Top of Information provided

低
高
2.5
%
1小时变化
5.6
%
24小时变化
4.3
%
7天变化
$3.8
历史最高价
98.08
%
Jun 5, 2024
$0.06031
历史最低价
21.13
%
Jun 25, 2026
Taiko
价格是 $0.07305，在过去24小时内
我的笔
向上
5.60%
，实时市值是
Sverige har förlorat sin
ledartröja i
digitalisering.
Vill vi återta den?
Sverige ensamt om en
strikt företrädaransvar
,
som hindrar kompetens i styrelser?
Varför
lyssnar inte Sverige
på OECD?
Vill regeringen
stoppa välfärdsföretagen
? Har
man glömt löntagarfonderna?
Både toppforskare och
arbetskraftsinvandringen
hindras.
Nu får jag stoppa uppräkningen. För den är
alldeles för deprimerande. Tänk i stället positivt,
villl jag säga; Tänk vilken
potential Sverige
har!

Bottom of Information provided
Top of Information provided

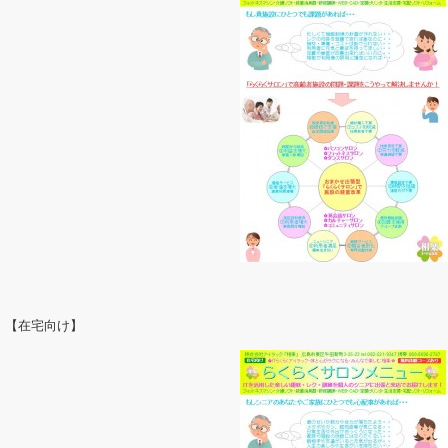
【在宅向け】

Bottom of Information provided
Top of Information provided

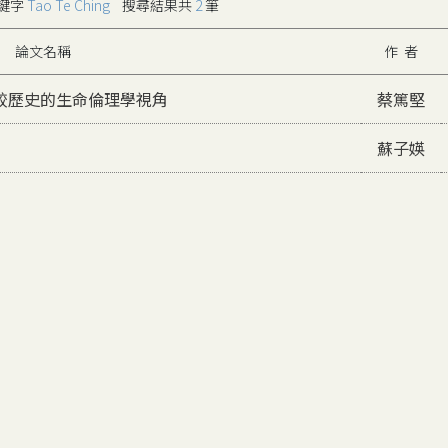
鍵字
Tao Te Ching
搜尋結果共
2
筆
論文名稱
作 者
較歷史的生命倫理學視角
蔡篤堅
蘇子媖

Bottom of Information provided

Search the data above for lines holding "Tänk" and copy each of them.

- Response -
alldeles för deprimerande. Tänk i stället positivt,
villl jag säga; Tänk vilken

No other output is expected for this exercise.